Time to get fair dinkum, or the Voice proposal will lose momentum and support

Sep 28, 2022
Uluru Statement from the Heart from the First Nations National Constitutional Convention
Image: Flickr / Ron Mader

Many of the proponents of the Voice referendum already agree that the referendum should go forward only if a Yes vote is a virtual certainty. Some expect that the effect of a rejection of the proposal would be catastrophic for First Nations people.

It might be seen to symbolise a general vote of no confidence in previous policies, at all levels of government, in Indigenous affairs. It might symbolise the disappearance of a broad consensus, 55 years long – about significant spending in Aboriginal communities, designed to reduce manifest indigenous disadvantage. That consensus has in any event weakened, as has adherence to principles about Aboriginal involvement in the design, implementation and evaluation of policies. The success of the 1967 referendum giving the Commonwealth powers of involvement in Aboriginal affairs beyond the Northern Territory and the ACT was taken as a sign that the public wanted such involvement. Indeed, that an overwhelming number of Australians wanted much more to be done than was previously being done. It symbolised, up to a point, a new public goodwill towards Aboriginal Australians, and some sense of partnership about bringing human dignity, personal and collective autonomy and living standards to levels equivalent to those enjoyed by other Australians.

Some will see from the fact that the Voice proposal divides even Indigenous Australians proof of improvement in conditions.
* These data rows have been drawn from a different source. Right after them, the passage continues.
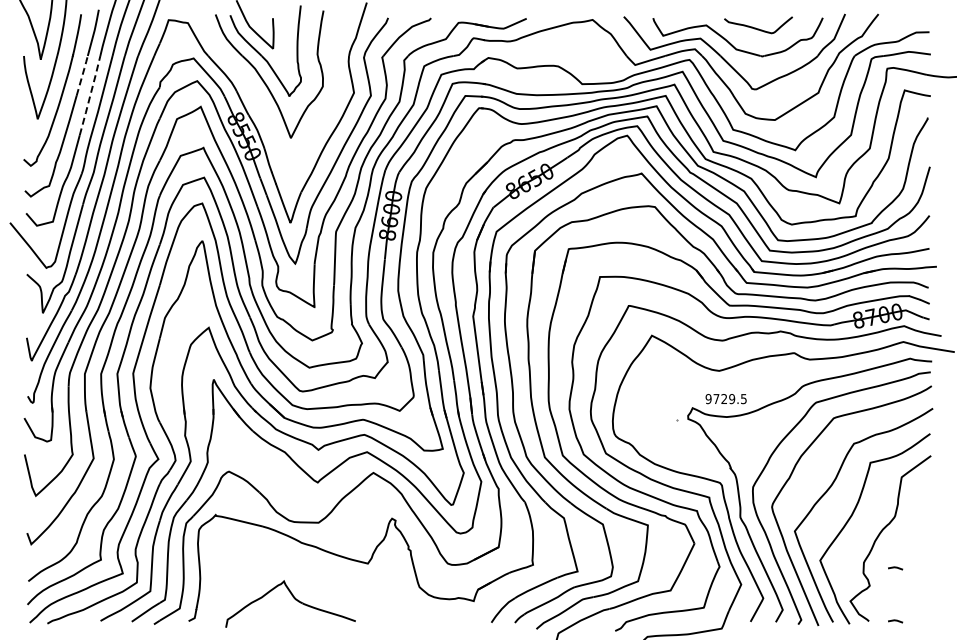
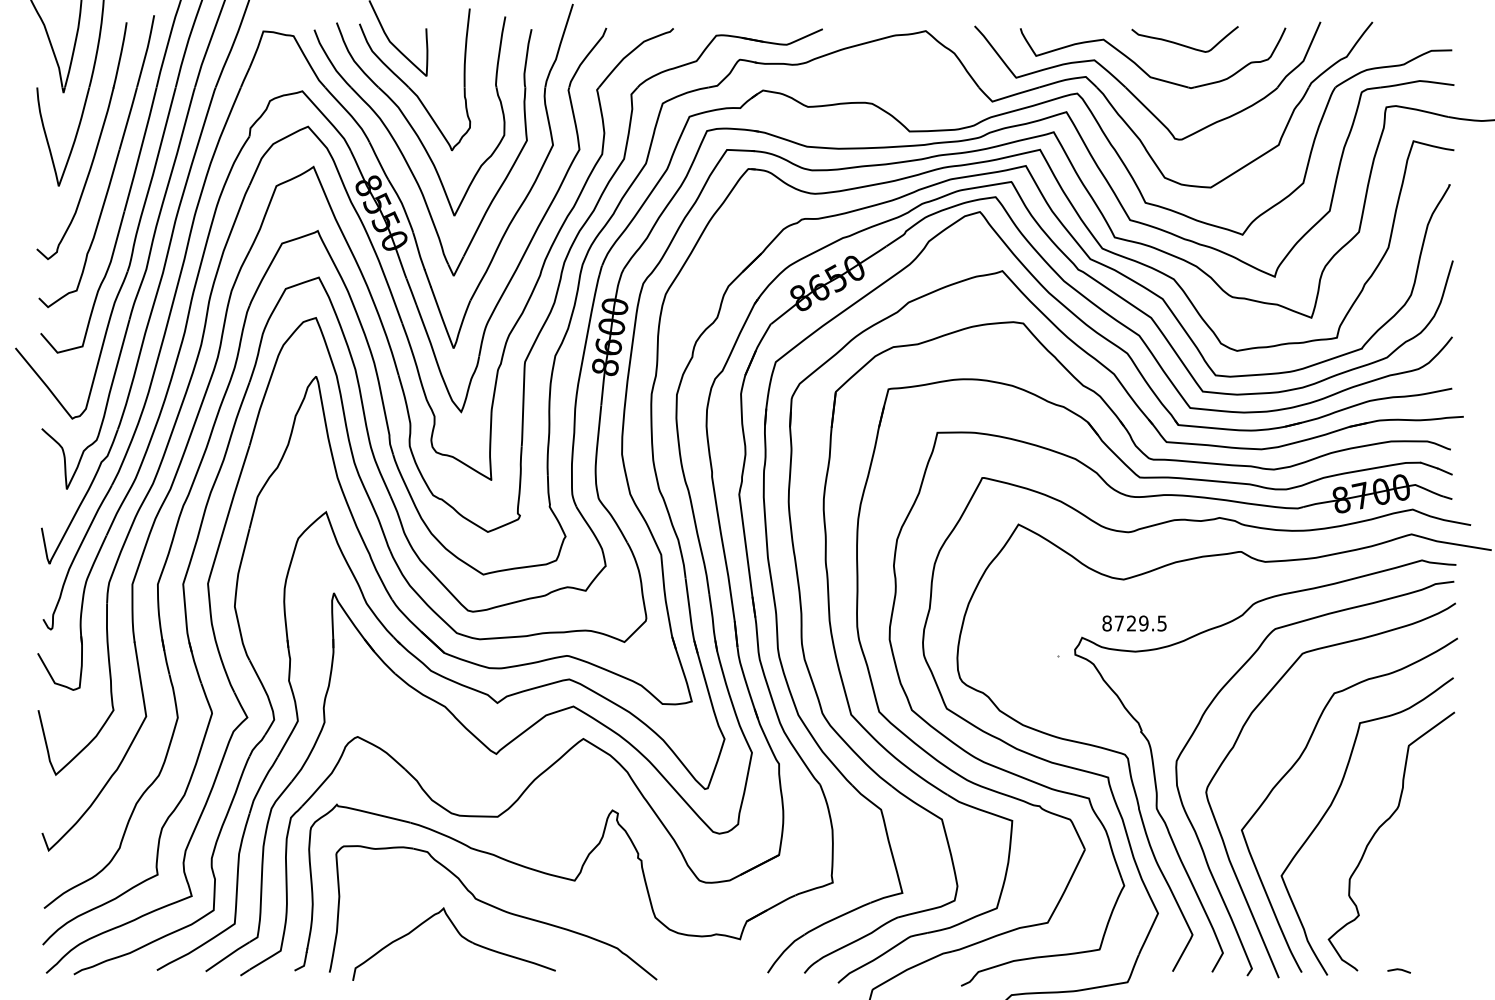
line: (82, 73) -> (128, 114), dashed -> solid
line: (90, 95) -> (141, 149), dashed -> solid
part: (260, 101) -> (406, 158), added
text: (708, 399) -> (1106, 624), 9729.5 -> 8729.5
line: (895, 568) -> (1399, 888), removed
part: (315, 583) -> (492, 911), added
It reflects the fact that there is a First Nations body politic, where different views are put forward in debate, and honest minds disagree about appropriate policies. Others, some of whom have always seemed to think that there is a single Aboriginal point of view – ever waiting to be discerned and interpreted by wise whitefellows — will lose any sense that social justice requires a Yes vote from the perceived division and disunity. The very debate in the wider community may enable or empower participants to use racist and discriminatory language, creating new classes of community intentions. None of these are reasons from shrinking from a debate, or for denying First Australians what they are asking for.

But the champions of a Yes vote had better get a move on and better get serious in the wider community as well as traditional Labor constituencies. Success needs more than reiterations from Linda Burney and part-time prime ministerial monologues in First Nations communities.

The message must galvanise all Australians, not bore them to death. The other sides must be engaged, and the public must know what is at stake. Our leaders must call on the public’s common sense, shared sacrifice, belief in a fair go and social justice.

Trouble is Australians have long been basing too much of our politics on resentment, blame and appeal to the lowest common denominator. A government that shrinks from open and honest engagement with voters at home, and from appeals to the electorate’s better instincts can hardly be expected to show more courage abroad.